[PROVIDED MATERIAL — start]

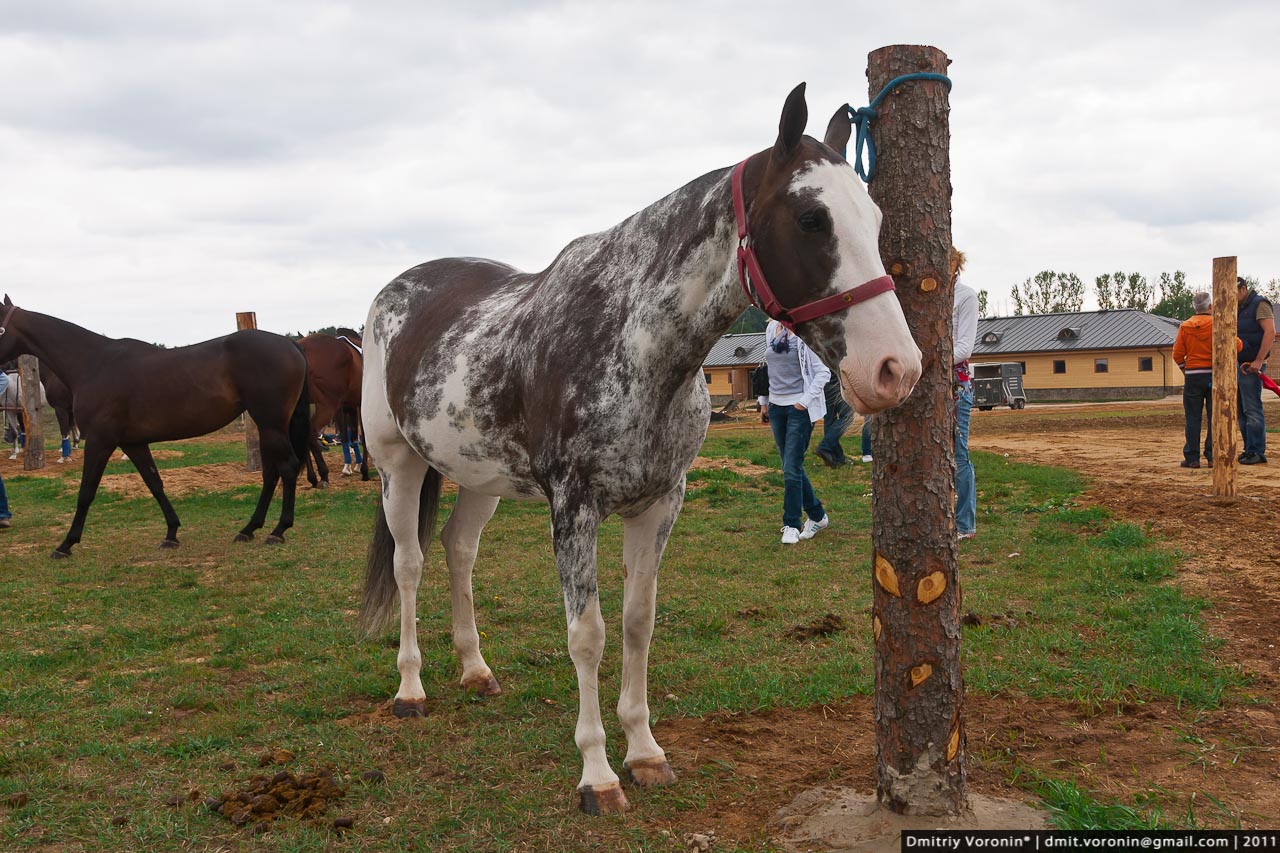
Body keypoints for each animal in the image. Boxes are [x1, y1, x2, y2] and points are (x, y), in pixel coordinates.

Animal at [0, 297, 312, 558]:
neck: (94, 364)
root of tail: (292, 345)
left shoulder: (101, 441)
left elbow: (86, 491)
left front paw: (66, 544)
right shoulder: (132, 443)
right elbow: (154, 483)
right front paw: (171, 533)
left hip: (271, 423)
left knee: (287, 467)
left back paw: (278, 531)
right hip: (269, 426)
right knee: (271, 472)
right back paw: (249, 529)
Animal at [297, 330, 368, 486]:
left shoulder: (348, 406)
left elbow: (352, 437)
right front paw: (363, 470)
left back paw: (312, 477)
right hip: (327, 406)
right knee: (311, 432)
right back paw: (323, 474)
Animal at [357, 83, 923, 815]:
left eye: (874, 218)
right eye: (810, 217)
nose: (895, 369)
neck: (634, 343)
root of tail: (395, 294)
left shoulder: (658, 502)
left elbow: (637, 621)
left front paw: (645, 751)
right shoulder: (574, 508)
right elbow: (588, 634)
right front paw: (597, 773)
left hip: (479, 475)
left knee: (459, 550)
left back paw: (475, 670)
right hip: (398, 465)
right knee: (410, 563)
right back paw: (411, 689)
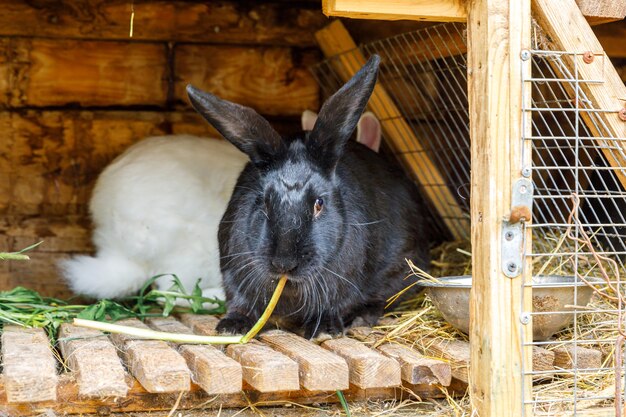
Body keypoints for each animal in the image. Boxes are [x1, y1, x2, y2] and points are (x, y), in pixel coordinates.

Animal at [186, 54, 428, 338]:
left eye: (319, 204)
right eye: (264, 203)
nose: (284, 263)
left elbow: (336, 305)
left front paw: (325, 329)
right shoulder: (233, 275)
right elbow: (239, 302)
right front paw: (231, 326)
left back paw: (360, 317)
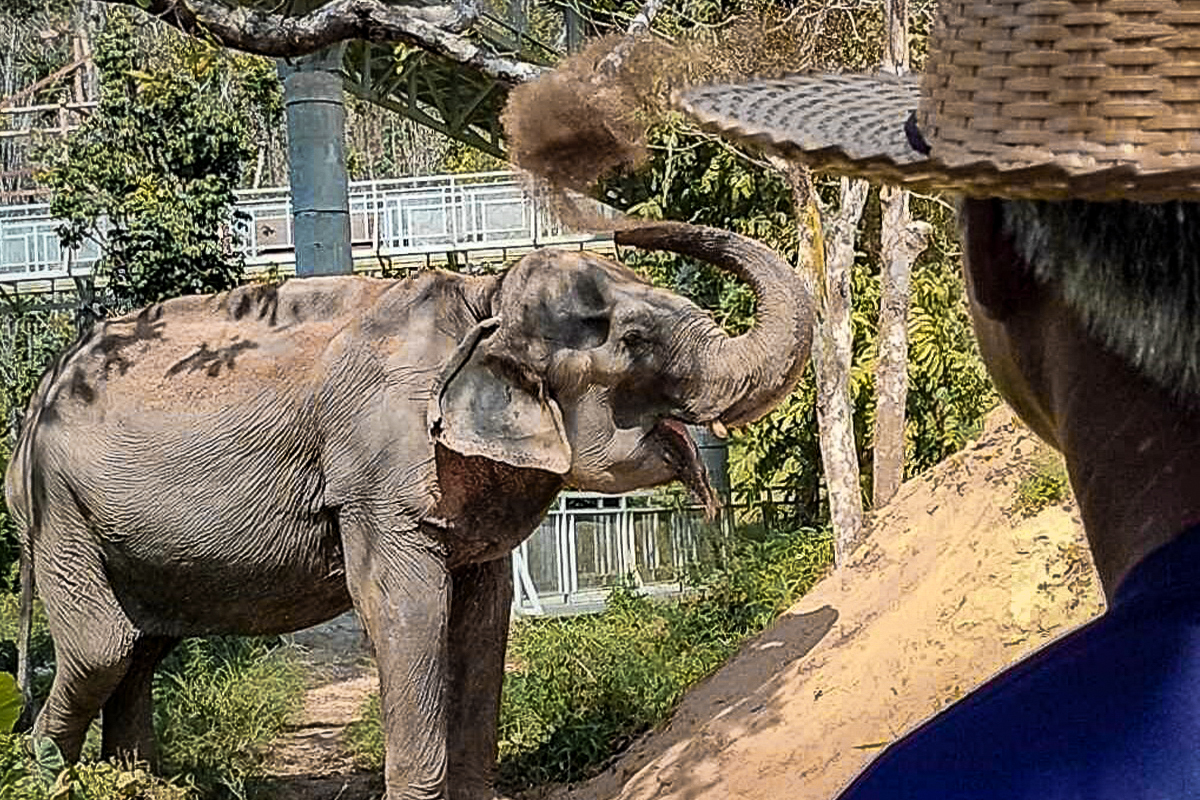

[PROVIDED MATERIAL — finish]

# [YOUR GOAL]
In the copy, include no pictures; otherwise transcribe the entries exactly.

# [TASK ANSWER]
Body keypoints for each animal in the image. Boxes are [x1, y1, x2, y2] and points are (x, y), in pixel coordinates.

Animal at [0, 297, 312, 558]:
neck: (94, 364)
root of tail: (292, 345)
left shoulder: (101, 441)
left elbow: (86, 491)
left front paw: (66, 544)
right shoulder: (132, 443)
right elbow: (154, 483)
right front paw: (171, 533)
left hip: (271, 423)
left knee: (287, 467)
left back paw: (278, 531)
right hip: (269, 426)
right knee: (271, 472)
right back paw: (249, 529)
Animal at [297, 330, 368, 486]:
left shoulder: (348, 406)
left elbow: (352, 437)
right front paw: (363, 470)
left back paw: (312, 477)
right hip: (327, 406)
right knee: (311, 432)
right back paw: (323, 474)
Animal at [357, 83, 923, 815]:
left eye: (874, 218)
right eye: (810, 217)
nose: (895, 369)
neck: (634, 343)
root of tail: (395, 294)
left shoulder: (658, 502)
left elbow: (637, 621)
left front paw: (645, 751)
right shoulder: (574, 508)
right elbow: (588, 634)
right front paw: (597, 773)
left hip: (479, 475)
left knee: (459, 550)
left back paw: (475, 670)
right hip: (398, 465)
right knee: (410, 563)
right back paw: (411, 689)
Body keypoints for each animal in the image. Boxes are [x1, y1, x2, y2] and points are (x, y), in pixel coordinates.

Animal at [186, 54, 428, 338]:
left eye: (319, 204)
right eye: (264, 203)
nose: (284, 263)
left elbow: (336, 305)
left front paw: (325, 329)
right shoulder: (233, 275)
right elbow: (239, 302)
right front paw: (231, 326)
left back paw: (360, 317)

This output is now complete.